## Testo dell'esercizio

-*-

La Procura di Torre Annunziata

Mario Caiazzo

Ci sarà bisogno di attendere i 60 giorni canonici per il deposito dei risultati dell’esame autoptico sul cadavere della settantenne di Torre Annunziata, deceduta all’ospedale di Boscotrecase lo scorso 31 dicembre. Il collegio di esperti individuato per effettuare le analisi, si è riunito il 5 gennaio ed ha effettuato l’autopsia.

L’ospedale di Boscotrecase

Le risultanze dovrebbero aversi, dunque, entro l’inizio di marzo. Soltanto allora saranno fugati i dubbi sulla morte dell’anziana, che è stata condotta al Pronto soccorso del nosocomio l’ultimo giorno del 2017. Secondo quanto è stato ricostruito dagli inquirenti che si sono messi al lavoro dopo la denuncia dei familiari della donna, la 70enne era stata portata in ospedale poiché mostrava i sintomi di un’influenza.

-*-

## Dati grezzi
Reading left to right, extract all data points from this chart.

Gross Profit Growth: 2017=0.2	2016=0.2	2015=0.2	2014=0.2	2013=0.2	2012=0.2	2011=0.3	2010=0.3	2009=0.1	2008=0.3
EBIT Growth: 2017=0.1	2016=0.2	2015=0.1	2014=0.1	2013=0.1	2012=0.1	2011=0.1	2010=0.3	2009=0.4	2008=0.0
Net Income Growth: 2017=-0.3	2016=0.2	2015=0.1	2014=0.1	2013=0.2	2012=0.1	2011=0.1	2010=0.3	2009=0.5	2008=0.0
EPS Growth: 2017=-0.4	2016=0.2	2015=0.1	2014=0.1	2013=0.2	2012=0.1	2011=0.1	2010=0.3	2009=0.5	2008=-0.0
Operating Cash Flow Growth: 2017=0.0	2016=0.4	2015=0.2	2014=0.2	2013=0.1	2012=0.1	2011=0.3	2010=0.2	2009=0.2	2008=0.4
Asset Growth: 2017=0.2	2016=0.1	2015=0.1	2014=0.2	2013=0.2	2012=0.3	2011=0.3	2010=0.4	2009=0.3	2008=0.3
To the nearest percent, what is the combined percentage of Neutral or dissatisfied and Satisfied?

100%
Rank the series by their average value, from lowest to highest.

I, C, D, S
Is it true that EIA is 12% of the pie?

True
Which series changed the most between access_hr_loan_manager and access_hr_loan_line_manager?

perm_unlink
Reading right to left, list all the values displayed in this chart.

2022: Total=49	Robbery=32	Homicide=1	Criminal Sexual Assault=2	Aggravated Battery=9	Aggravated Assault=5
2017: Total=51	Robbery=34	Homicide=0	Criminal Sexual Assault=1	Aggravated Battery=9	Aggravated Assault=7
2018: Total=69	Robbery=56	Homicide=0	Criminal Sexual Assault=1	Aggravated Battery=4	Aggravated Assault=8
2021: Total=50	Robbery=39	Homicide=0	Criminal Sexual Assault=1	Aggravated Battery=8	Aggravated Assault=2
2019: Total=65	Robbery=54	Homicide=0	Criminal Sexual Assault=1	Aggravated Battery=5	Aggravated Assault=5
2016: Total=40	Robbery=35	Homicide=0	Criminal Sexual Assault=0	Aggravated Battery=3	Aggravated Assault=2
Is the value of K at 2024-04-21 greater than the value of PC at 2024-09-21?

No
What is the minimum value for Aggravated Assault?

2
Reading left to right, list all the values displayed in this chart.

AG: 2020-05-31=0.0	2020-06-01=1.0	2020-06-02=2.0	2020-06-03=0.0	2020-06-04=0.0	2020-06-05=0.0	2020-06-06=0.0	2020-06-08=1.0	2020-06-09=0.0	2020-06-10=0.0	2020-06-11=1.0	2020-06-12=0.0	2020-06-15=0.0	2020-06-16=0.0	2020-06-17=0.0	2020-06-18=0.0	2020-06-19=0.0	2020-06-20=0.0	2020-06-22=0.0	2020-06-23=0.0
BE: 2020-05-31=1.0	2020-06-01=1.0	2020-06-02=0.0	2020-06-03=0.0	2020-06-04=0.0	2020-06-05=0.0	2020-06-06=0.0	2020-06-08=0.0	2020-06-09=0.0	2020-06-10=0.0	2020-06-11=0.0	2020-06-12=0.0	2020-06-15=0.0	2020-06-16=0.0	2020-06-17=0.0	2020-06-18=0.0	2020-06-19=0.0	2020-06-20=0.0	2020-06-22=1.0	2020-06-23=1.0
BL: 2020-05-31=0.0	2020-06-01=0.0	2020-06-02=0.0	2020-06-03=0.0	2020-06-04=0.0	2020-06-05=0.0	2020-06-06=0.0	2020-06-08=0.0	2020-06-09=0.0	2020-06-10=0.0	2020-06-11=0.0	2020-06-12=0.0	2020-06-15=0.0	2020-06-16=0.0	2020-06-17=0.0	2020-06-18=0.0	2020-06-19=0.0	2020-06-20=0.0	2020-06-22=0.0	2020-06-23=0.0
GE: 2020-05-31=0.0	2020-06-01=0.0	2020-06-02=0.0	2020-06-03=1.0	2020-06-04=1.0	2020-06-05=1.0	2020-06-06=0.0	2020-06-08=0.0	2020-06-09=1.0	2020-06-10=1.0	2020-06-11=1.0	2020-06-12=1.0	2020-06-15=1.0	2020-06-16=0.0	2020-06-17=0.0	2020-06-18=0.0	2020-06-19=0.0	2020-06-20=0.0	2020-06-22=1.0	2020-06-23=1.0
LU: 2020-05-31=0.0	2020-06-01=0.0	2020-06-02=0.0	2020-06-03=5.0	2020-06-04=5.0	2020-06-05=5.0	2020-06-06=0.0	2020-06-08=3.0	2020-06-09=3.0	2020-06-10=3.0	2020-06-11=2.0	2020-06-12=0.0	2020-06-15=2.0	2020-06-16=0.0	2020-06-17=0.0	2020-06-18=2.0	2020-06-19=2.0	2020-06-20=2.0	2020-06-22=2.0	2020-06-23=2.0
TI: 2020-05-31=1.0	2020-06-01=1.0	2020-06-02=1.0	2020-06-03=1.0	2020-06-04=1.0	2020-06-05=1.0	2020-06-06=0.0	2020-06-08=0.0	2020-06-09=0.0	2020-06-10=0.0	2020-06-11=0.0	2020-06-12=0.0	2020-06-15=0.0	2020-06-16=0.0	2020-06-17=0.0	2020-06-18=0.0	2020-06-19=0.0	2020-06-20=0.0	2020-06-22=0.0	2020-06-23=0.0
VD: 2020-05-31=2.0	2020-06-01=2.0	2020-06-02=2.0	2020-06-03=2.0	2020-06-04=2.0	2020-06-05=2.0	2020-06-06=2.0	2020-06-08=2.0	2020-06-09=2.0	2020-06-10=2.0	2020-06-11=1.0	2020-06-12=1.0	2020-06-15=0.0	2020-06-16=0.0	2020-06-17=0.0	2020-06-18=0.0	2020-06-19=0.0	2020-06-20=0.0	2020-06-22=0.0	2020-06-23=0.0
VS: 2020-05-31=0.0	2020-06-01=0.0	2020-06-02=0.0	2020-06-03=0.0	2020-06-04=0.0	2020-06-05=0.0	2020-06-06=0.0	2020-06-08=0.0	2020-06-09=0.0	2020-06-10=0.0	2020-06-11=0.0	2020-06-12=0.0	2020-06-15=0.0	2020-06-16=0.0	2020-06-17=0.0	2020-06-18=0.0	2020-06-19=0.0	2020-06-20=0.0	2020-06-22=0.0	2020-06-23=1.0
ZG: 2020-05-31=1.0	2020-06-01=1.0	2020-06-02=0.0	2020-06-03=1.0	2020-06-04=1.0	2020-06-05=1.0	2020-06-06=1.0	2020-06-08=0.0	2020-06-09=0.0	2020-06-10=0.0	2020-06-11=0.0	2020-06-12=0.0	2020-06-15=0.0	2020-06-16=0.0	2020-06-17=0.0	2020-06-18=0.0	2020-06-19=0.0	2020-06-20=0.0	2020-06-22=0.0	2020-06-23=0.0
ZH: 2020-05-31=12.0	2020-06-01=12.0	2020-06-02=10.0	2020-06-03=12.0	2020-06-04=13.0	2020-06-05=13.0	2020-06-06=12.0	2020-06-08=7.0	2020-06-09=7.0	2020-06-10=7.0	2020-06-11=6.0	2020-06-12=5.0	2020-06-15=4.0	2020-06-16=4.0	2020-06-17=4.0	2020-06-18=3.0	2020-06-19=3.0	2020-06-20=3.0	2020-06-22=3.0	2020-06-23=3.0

-*-

Sostituisci "collegio di esperti" con "gruppo di periti" nel tratto dell'articolo sulla morte della settantenne che va da "Mario Caiazzo" fino a "sintomi di un’influenza.", e riporta il tratto così modificato.

Mario Caiazzo

Ci sarà bisogno di attendere i 60 giorni canonici per il deposito dei risultati dell’esame autoptico sul cadavere della settantenne di Torre Annunziata, deceduta all’ospedale di Boscotrecase lo scorso 31 dicembre. Il gruppo di periti individuato per effettuare le analisi, si è riunito il 5 gennaio ed ha effettuato l’autopsia.

L’ospedale di Boscotrecase

Le risultanze dovrebbero aversi, dunque, entro l’inizio di marzo. Soltanto allora saranno fugati i dubbi sulla morte dell’anziana, che è stata condotta al Pronto soccorso del nosocomio l’ultimo giorno del 2017. Secondo quanto è stato ricostruito dagli inquirenti che si sono messi al lavoro dopo la denuncia dei familiari della donna, la 70enne era stata portata in ospedale poiché mostrava i sintomi di un’influenza.